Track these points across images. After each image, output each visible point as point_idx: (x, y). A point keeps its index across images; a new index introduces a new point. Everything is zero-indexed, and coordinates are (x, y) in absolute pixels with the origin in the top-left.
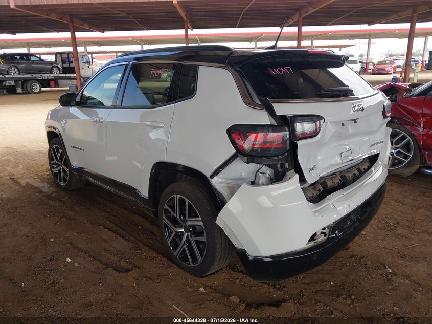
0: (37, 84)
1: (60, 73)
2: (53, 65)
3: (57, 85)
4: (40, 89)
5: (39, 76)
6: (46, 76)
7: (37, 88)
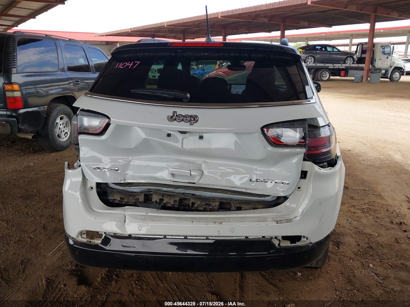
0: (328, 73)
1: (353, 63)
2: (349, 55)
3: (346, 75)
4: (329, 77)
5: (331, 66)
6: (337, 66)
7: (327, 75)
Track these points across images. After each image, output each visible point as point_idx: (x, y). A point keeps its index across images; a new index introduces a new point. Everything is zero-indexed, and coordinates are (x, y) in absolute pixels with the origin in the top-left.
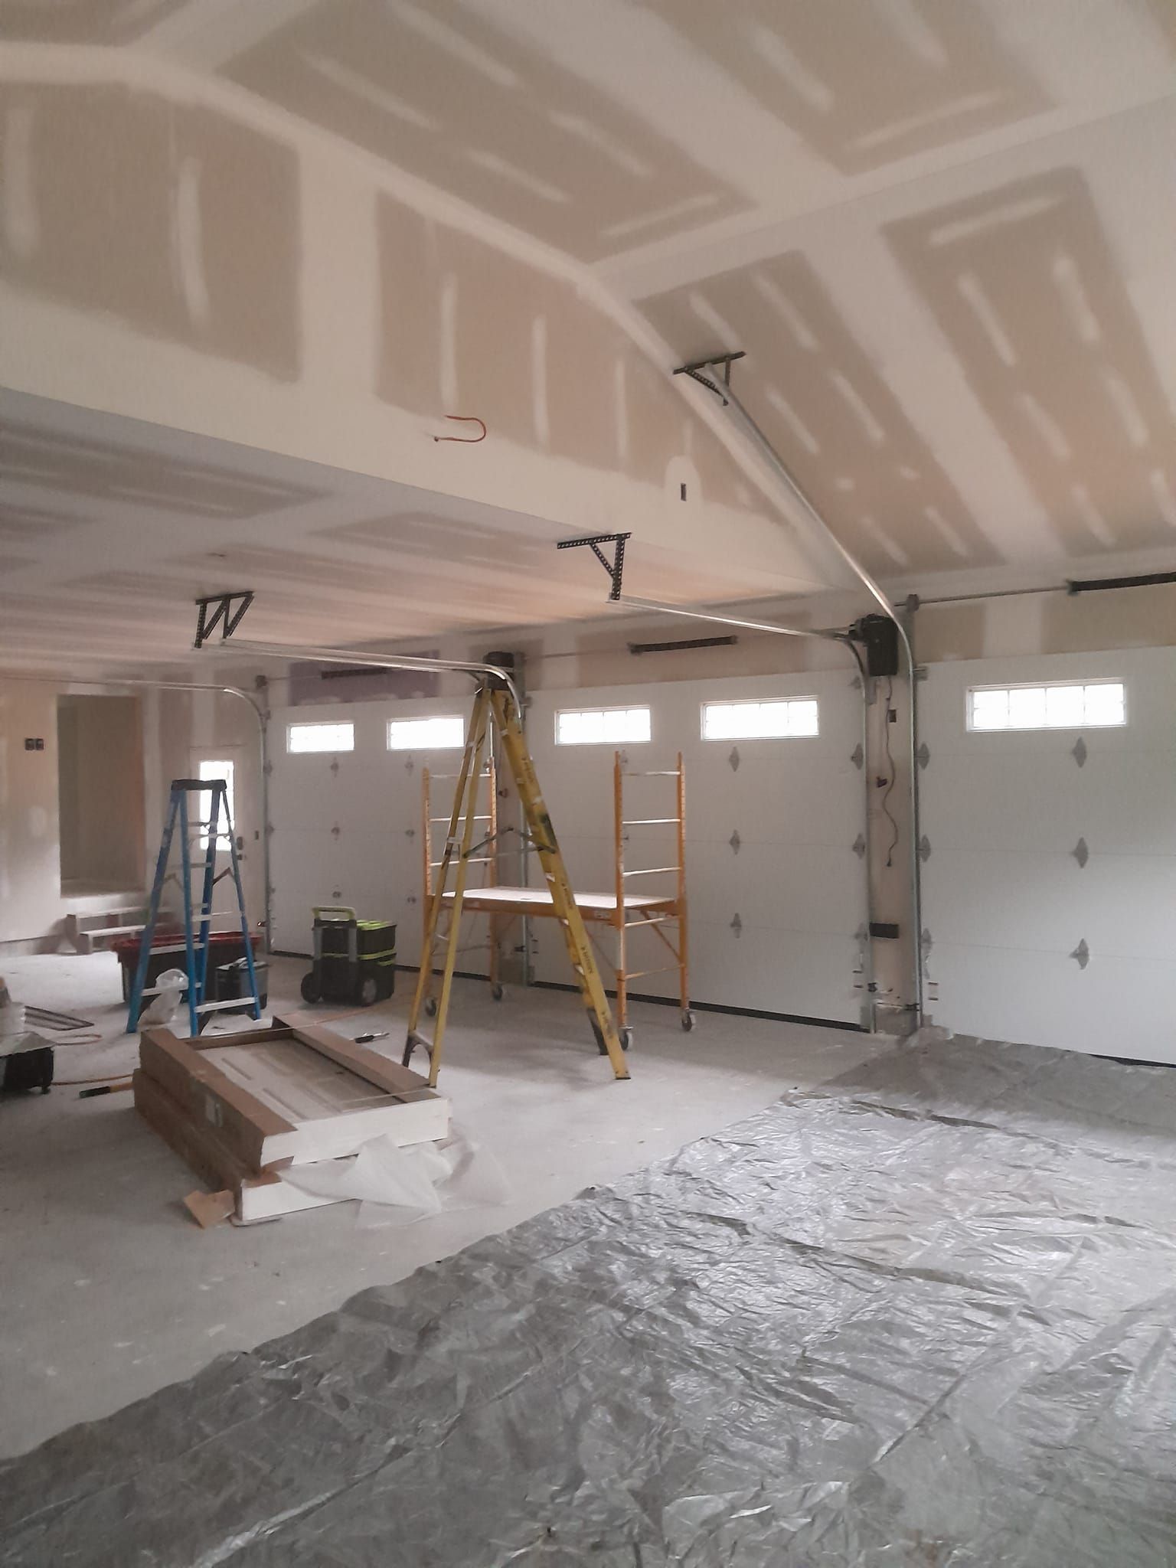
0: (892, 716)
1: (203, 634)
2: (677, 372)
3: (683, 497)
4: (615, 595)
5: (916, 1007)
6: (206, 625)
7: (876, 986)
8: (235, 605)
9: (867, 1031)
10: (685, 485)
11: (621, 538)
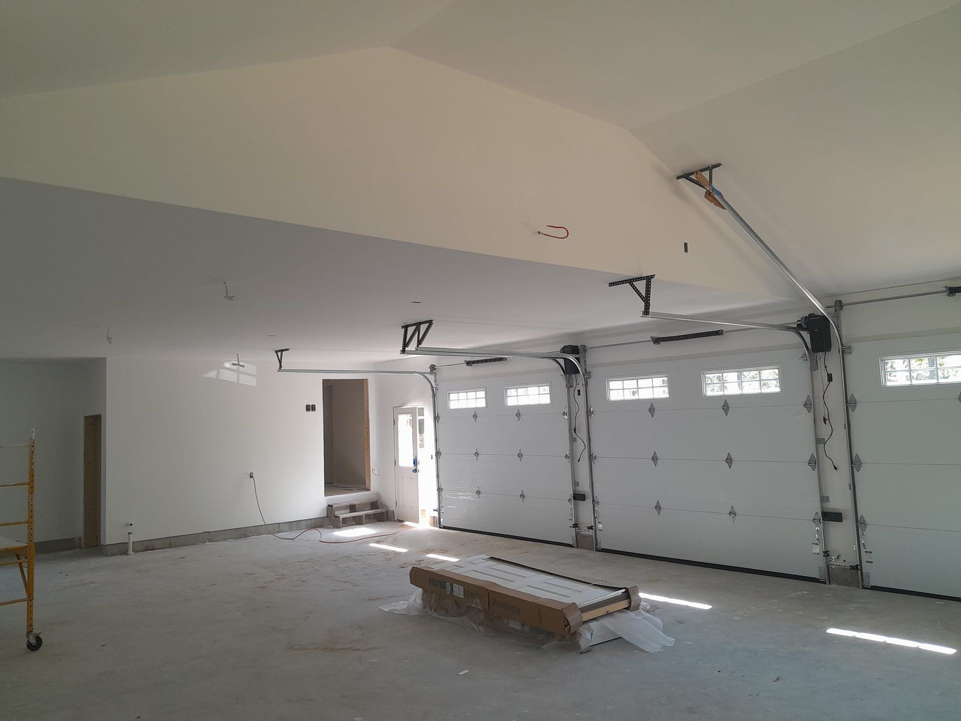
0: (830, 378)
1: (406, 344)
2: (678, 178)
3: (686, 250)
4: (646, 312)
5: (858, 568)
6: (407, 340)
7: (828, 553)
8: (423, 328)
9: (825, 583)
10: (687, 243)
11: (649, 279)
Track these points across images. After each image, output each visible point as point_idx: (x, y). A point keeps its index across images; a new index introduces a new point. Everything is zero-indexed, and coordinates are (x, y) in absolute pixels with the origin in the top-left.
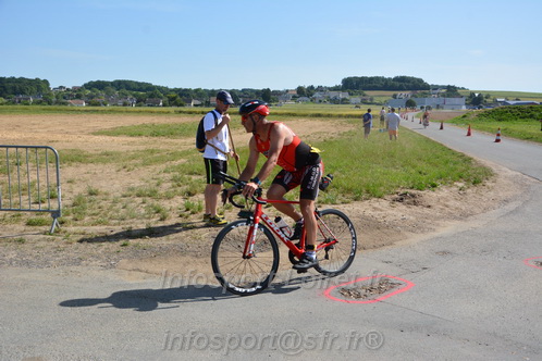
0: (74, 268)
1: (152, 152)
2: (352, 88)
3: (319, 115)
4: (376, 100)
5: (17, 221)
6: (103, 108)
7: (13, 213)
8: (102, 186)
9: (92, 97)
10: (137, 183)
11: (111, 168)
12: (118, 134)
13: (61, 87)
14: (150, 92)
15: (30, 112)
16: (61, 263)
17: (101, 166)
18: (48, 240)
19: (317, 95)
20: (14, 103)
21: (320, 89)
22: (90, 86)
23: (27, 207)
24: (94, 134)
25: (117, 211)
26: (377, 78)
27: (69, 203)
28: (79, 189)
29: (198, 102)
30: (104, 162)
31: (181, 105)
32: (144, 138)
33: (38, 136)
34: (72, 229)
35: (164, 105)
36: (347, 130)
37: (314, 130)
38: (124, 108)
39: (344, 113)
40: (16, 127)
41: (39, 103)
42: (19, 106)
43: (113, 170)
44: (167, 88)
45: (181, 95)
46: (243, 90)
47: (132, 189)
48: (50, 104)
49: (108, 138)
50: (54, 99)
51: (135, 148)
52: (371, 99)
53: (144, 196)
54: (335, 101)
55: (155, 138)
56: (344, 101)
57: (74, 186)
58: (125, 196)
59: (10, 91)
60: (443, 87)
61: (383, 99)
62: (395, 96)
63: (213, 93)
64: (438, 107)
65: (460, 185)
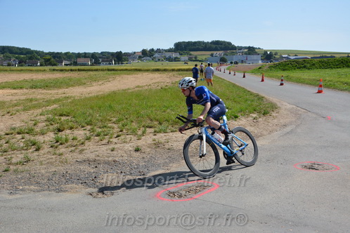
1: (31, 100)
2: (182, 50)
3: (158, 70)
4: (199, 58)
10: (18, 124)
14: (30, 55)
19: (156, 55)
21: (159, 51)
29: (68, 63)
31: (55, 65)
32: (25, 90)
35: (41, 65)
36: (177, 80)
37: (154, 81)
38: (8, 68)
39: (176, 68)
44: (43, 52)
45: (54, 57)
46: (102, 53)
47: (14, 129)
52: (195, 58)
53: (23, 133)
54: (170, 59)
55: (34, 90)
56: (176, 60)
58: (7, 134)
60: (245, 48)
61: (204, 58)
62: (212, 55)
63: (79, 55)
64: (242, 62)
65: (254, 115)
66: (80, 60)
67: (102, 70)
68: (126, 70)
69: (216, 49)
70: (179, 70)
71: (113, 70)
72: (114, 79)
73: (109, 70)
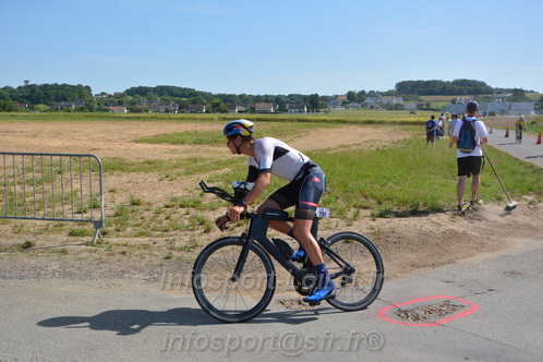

* _Work instruction_: Express the stretch of the records from the start through the line containing "7: (327, 75)" as a JSON list of strings, one string per line, omitting blank lines and leaving out the pictures.

* _Written reply_:
[
  "Track these points across images. After each image, output each visible point as point_idx: (x, y). A point keeps its index across images; a new index introduces a new point. Everything is zero-indexed, and coordinates are (x, y) in absolute pixels with the origin in the top-left.",
  "0: (37, 84)",
  "1: (60, 73)",
  "2: (53, 65)",
  "3: (57, 85)",
  "4: (40, 89)",
  "5: (39, 76)",
  "6: (46, 76)",
  "7: (37, 88)",
  "0: (328, 73)",
  "1: (353, 63)",
  "2: (349, 55)",
  "3: (346, 75)",
  "4: (329, 77)",
  "5: (331, 66)",
  "6: (337, 66)",
  "7: (327, 75)"
]